What to make of Ricky? Clearly, he's one of modern sport's all-time head cases, almost beyond Dennis Rodman and into his own class: Quitter? Lost soul? Honest man in search of integrity? Or just a guy ducking a positive drug test?

More important, for you fantasy geeks: Do you draft Ricky? Wait till he serves his four-game suspension, then pick him up off waivers?

More important, for me: What the hell am I doing talking fantasy football at The Cooler?

Moving on …

5. I Miss Dusty
"Sunday Night Baseball" brought a little Cardinals-Cubs to our ball-loving nation, and the dubious feature of interviewing managers midgame brought me back in touch with Johnnie B. Baker, our man Dusty, who skippered the hometown Giants from 1993-2002, some of their greatest years.

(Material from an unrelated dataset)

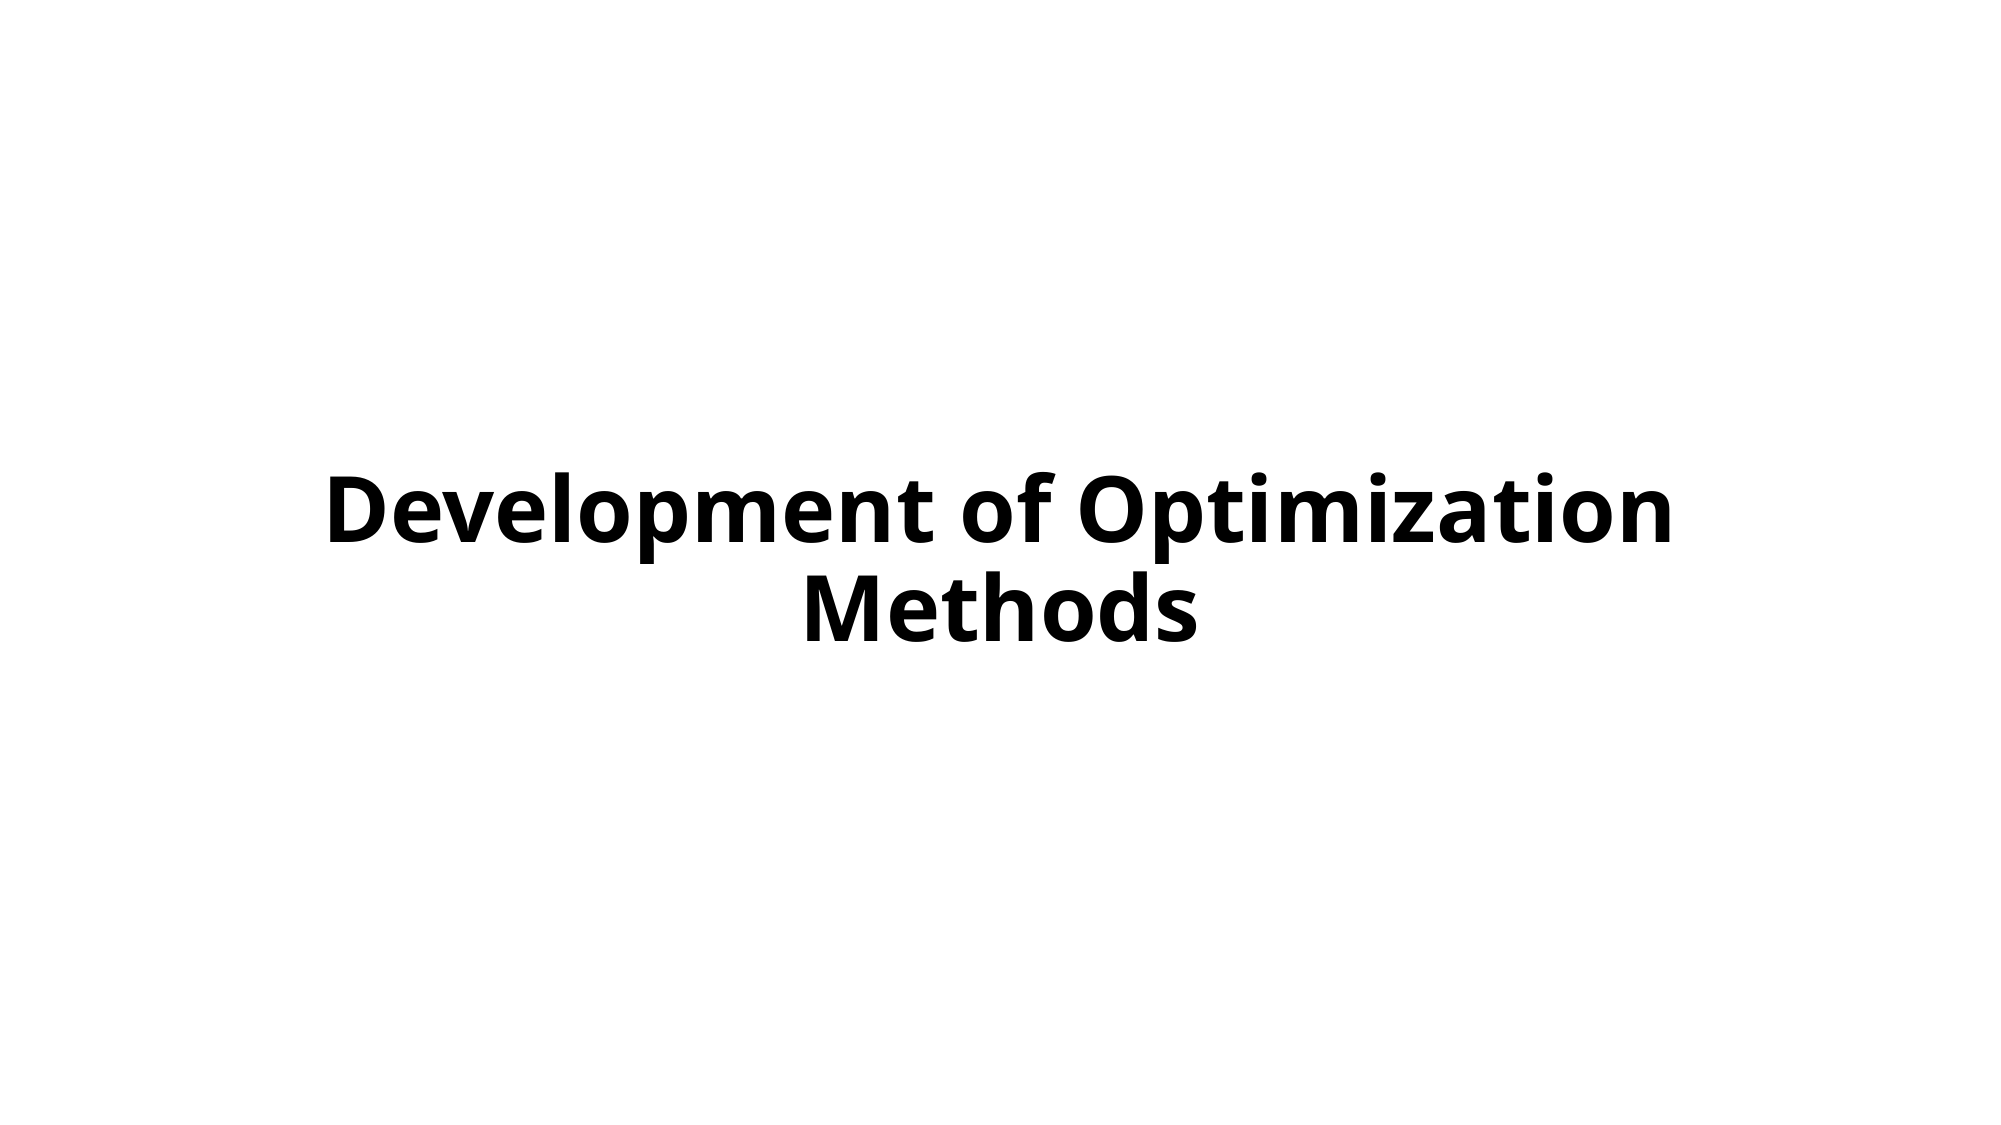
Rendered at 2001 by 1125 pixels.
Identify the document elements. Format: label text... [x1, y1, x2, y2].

title Development of Optimization Methods [137, 453, 1863, 672]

Dusty left town on ugly terms with ownership, and Giants fans never got a chance to tell Dusty: "Yo, man. Thanks for the good times."

Now I see him in Chicago, and forgive me for opening up the Dime Store Psychology Wing of The Cooler again, but I see a broken man in Dusty. He endured the unthinkable Bartman Incident in '03, hasn't delivered since then, and as I understand it, gets regularly roasted by Cubs media and fans.

Dusty's a California guy, and we're less angry than your average non-Californian. Seeing him chat with Jon Miller and Joe Morgan, there was nothing obvious about it, but just a gut feeling from a lifelong Giants fan: Dusty needs to come home, sometime soon. He needs a cold Anchor Steam, some Dungeness crab and a cool night at Pac Bell in the summertime.

We all need the comforts of home sometimes, no?

Oh, and Dusty: Can you bring back Barry Bonds, when you come?

All right: Dime Store Psychology Wing now closed.

Along with Euro-Summer, '05. Back Stateside, everybody!